Amid reports of a slowing ramp up in Model 3 production, and Elon Musk’s own repeated warning last quarter that manufacturing challenges during a production ramp such as this “makes it difficult to predict exactly how long it will take for all bottlenecks to be cleared or when new ones will appear”…

… in addition to numerous other debacles, including Musk joke-tweeting about bankruptcy, or admitting he made a mistake in betting on “excessive automation'”, not to mention the departure of Tesla’s Autopilot chief last month, following a fatal crash in California in March, investors were looking ahead with borderline terror to today’s Tesla Q1 earnings report, especially with Elon Musk’s attention recently seemingly more focused on outer space than dominating the terrestrial auto sector not to mention his increasingly more erratic tweets, despite the stock rising in recent days on hopes that the company will finally be able to hit its new, reduced target of 5,000 cars per week as it is now reportedly making 2,000 Model 3s per week.

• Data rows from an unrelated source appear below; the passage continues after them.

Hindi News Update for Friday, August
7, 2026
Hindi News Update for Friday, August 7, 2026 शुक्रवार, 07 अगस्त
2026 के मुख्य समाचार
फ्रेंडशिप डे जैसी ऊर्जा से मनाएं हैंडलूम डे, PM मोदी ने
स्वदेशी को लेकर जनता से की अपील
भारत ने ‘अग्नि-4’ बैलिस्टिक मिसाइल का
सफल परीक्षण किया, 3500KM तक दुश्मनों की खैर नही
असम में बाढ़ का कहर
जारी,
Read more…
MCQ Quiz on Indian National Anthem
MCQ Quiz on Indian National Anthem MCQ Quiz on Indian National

Well, this time around, there was no immediate bad news, when Tesla reported a Q1 loss of $785 million, or an adjusted EPS of ($3.35) (and $4.19 on a GAAP basis), better than the $3.41 expected, if nearly 3 times more than the $1.33 loss one year ago.

 

There was more good news hiding in Tesla’s top line: the company reported revenue of $3.41bn, also magically just above the $3.32 billion expected, which was further boosted by an increase in the gross margin which rose from 13.8% to 18.8%,well above the 14.3% estimate (although on a GAAP basis, gross profit was naturally far lower, or 13.4%). Meanwhile, automotive gross margins fell from a quarter a year ago to 19.7% from 27.4%

 

Echoing what Elon Musk said on the Q4 call, Tesla said it will reach full GAAP profitability in Q3 and Q4. That said, there was a major caveat, with Tesla warning that it would do so only if it “execute according to our plans.” What are the plans?

This is primarily based on our ability to reach Model 3 production volume of 5,000 units per week and to grow Model  3 gross margin from slightly negative in Q1 2018 to close to breakeven in Q2 and then to highly positive in Q3 and Q4.

Well, good luck with those 5,000 units per week.

But once again the biggest (non) surprise was in Tesla’s cash burn which after plunging from a record $1.4 billion in Q3 to just $276.8 million in Q4, far below the $900 million expected, is baaaack, and soared to $1.05 billion in Q1, or roughly $12 million per day. This means that Musk’s plan of being cash flow positive by the second half is pretty much scrapped.